Dataset extract
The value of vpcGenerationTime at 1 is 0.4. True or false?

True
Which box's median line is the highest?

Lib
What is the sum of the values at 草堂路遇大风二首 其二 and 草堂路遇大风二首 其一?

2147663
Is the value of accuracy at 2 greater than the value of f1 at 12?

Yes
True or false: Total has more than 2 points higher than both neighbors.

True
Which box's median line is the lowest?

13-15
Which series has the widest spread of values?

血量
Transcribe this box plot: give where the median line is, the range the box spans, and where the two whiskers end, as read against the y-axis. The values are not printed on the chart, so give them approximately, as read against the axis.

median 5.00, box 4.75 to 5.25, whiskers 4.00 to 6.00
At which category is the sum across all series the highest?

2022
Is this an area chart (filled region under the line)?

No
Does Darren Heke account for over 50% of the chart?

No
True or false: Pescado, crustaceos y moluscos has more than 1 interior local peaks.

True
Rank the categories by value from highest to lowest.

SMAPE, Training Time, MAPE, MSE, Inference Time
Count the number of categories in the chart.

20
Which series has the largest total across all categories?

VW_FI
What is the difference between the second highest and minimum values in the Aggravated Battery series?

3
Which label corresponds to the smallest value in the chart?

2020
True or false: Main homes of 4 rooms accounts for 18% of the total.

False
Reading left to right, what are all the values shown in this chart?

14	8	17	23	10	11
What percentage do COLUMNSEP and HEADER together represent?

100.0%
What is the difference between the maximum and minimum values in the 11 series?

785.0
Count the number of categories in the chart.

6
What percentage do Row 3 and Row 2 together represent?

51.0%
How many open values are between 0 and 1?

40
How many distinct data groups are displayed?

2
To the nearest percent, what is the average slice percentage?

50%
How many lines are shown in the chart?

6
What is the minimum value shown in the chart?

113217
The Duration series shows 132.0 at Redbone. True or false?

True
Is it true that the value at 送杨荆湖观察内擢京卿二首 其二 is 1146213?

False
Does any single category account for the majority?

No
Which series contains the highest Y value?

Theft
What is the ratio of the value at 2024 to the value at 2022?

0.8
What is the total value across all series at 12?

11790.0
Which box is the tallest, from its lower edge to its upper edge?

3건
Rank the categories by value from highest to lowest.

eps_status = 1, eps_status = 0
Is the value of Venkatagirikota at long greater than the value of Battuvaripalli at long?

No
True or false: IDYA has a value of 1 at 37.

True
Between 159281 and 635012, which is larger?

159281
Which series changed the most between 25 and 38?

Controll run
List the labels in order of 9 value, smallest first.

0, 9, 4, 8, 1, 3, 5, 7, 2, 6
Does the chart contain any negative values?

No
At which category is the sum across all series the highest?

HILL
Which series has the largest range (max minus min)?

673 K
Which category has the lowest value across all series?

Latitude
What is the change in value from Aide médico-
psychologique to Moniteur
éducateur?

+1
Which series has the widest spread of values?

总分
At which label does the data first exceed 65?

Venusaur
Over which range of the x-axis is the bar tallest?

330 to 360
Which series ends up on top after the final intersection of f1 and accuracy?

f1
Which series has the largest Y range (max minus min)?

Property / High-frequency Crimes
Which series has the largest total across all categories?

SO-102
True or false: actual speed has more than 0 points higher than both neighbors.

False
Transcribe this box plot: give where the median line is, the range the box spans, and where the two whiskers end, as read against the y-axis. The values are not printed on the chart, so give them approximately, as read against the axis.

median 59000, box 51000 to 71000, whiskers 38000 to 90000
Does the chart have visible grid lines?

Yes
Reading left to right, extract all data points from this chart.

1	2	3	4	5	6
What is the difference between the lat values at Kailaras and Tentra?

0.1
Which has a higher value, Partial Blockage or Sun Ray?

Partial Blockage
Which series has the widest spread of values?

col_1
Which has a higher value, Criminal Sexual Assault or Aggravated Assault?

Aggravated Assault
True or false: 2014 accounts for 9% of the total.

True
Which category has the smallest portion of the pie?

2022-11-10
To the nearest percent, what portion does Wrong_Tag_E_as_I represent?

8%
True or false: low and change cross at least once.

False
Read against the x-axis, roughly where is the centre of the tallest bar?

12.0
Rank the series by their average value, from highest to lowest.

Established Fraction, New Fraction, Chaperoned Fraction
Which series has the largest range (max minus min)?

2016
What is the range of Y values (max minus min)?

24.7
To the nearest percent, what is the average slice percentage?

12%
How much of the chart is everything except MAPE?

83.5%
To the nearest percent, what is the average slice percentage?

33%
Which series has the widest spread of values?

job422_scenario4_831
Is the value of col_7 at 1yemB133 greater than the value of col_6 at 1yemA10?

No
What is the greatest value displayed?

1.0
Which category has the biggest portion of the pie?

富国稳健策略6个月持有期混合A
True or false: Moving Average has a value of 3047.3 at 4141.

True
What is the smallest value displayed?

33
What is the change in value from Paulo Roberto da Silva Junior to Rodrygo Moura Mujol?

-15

Task to carry out
Convert all of the material above into a JSON array of strings, one string per line, with blank lines omitted.

Task output
[
  "The value of vpcGenerationTime at 1 is 0.4. True or false?",
  "True",
  "Which box's median line is the highest?",
  "Lib",
  "What is the sum of the values at 草堂路遇大风二首 其二 and 草堂路遇大风二首 其一?",
  "2147663",
  "Is the value of accuracy at 2 greater than the value of f1 at 12?",
  "Yes",
  "True or false: Total has more than 2 points higher than both neighbors.",
  "True",
  "Which box's median line is the lowest?",
  "13-15",
  "Which series has the widest spread of values?",
  "血量",
  "Transcribe this box plot: give where the median line is, the range the box spans, and where the two whiskers end, as read against the y-axis. The values are not printed on the chart, so give them approximately, as read against the axis.",
  "median 5.00, box 4.75 to 5.25, whiskers 4.00 to 6.00",
  "At which category is the sum across all series the highest?",
  "2022",
  "Is this an area chart (filled region under the line)?",
  "No",
  "Does Darren Heke account for over 50% of the chart?",
  "No",
  "True or false: Pescado, crustaceos y moluscos has more than 1 interior local peaks.",
  "True",
  "Rank the categories by value from highest to lowest.",
  "SMAPE, Training Time, MAPE, MSE, Inference Time",
  "Count the number of categories in the chart.",
  "20",
  "Which series has the largest total across all categories?",
  "VW_FI",
  "What is the difference between the second highest and minimum values in the Aggravated Battery series?",
  "3",
  "Which label corresponds to the smallest value in the chart?",
  "2020",
  "True or false: Main homes of 4 rooms accounts for 18% of the total.",
  "False",
  "Reading left to right, what are all the values shown in this chart?",
  "14\t8\t17\t23\t10\t11",
  "What percentage do COLUMNSEP and HEADER together represent?",
  "100.0%",
  "What is the difference between the maximum and minimum values in the 11 series?",
  "785.0",
  "Count the number of categories in the chart.",
  "6",
  "What percentage do Row 3 and Row 2 together represent?",
  "51.0%",
  "How many open values are between 0 and 1?",
  "40",
  "How many distinct data groups are displayed?",
  "2",
  "To the nearest percent, what is the average slice percentage?",
  "50%",
  "How many lines are shown in the chart?",
  "6",
  "What is the minimum value shown in the chart?",
  "113217",
  "The Duration series shows 132.0 at Redbone. True or false?",
  "True",
  "Is it true that the value at 送杨荆湖观察内擢京卿二首 其二 is 1146213?",
  "False",
  "Does any single category account for the majority?",
  "No",
  "Which series contains the highest Y value?",
  "Theft",
  "What is the ratio of the value at 2024 to the value at 2022?",
  "0.8",
  "What is the total value across all series at 12?",
  "11790.0",
  "Which box is the tallest, from its lower edge to its upper edge?",
  "3건",
  "Rank the categories by value from highest to lowest.",
  "eps_status = 1, eps_status = 0",
  "Is the value of Venkatagirikota at long greater than the value of Battuvaripalli at long?",
  "No",
  "True or false: IDYA has a value of 1 at 37.",
  "True",
  "Between 159281 and 635012, which is larger?",
  "159281",
  "Which series changed the most between 25 and 38?",
  "Controll run",
  "List the labels in order of 9 value, smallest first.",
  "0, 9, 4, 8, 1, 3, 5, 7, 2, 6",
  "Does the chart contain any negative values?",
  "No",
  "At which category is the sum across all series the highest?",
  "HILL",
  "Which series has the largest range (max minus min)?",
  "673 K",
  "Which category has the lowest value across all series?",
  "Latitude",
  "What is the change in value from Aide médico-",
  "psychologique to Moniteur",
  "éducateur?",
  "+1",
  "Which series has the widest spread of values?",
  "总分",
  "At which label does the data first exceed 65?",
  "Venusaur",
  "Over which range of the x-axis is the bar tallest?",
  "330 to 360",
  "Which series ends up on top after the final intersection of f1 and accuracy?",
  "f1",
  "Which series has the largest Y range (max minus min)?",
  "Property / High-frequency Crimes",
  "Which series has the largest total across all categories?",
  "SO-102",
  "True or false: actual speed has more than 0 points higher than both neighbors.",
  "False",
  "Transcribe this box plot: give where the median line is, the range the box spans, and where the two whiskers end, as read against the y-axis. The values are not printed on the chart, so give them approximately, as read against the axis.",
  "median 59000, box 51000 to 71000, whiskers 38000 to 90000",
  "Does the chart have visible grid lines?",
  "Yes",
  "Reading left to right, extract all data points from this chart.",
  "1\t2\t3\t4\t5\t6",
  "What is the difference between the lat values at Kailaras and Tentra?",
  "0.1",
  "Which has a higher value, Partial Blockage or Sun Ray?",
  "Partial Blockage",
  "Which series has the widest spread of values?",
  "col_1",
  "Which has a higher value, Criminal Sexual Assault or Aggravated Assault?",
  "Aggravated Assault",
  "True or false: 2014 accounts for 9% of the total.",
  "True",
  "Which category has the smallest portion of the pie?",
  "2022-11-10",
  "To the nearest percent, what portion does Wrong_Tag_E_as_I represent?",
  "8%",
  "True or false: low and change cross at least once.",
  "False",
  "Read against the x-axis, roughly where is the centre of the tallest bar?",
  "12.0",
  "Rank the series by their average value, from highest to lowest.",
  "Established Fraction, New Fraction, Chaperoned Fraction",
  "Which series has the largest range (max minus min)?",
  "2016",
  "What is the range of Y values (max minus min)?",
  "24.7",
  "To the nearest percent, what is the average slice percentage?",
  "12%",
  "How much of the chart is everything except MAPE?",
  "83.5%",
  "To the nearest percent, what is the average slice percentage?",
  "33%",
  "Which series has the widest spread of values?",
  "job422_scenario4_831",
  "Is the value of col_7 at 1yemB133 greater than the value of col_6 at 1yemA10?",
  "No",
  "What is the greatest value displayed?",
  "1.0",
  "Which category has the biggest portion of the pie?",
  "富国稳健策略6个月持有期混合A",
  "True or false: Moving Average has a value of 3047.3 at 4141.",
  "True",
  "What is the smallest value displayed?",
  "33",
  "What is the change in value from Paulo Roberto da Silva Junior to Rodrygo Moura Mujol?",
  "-15"
]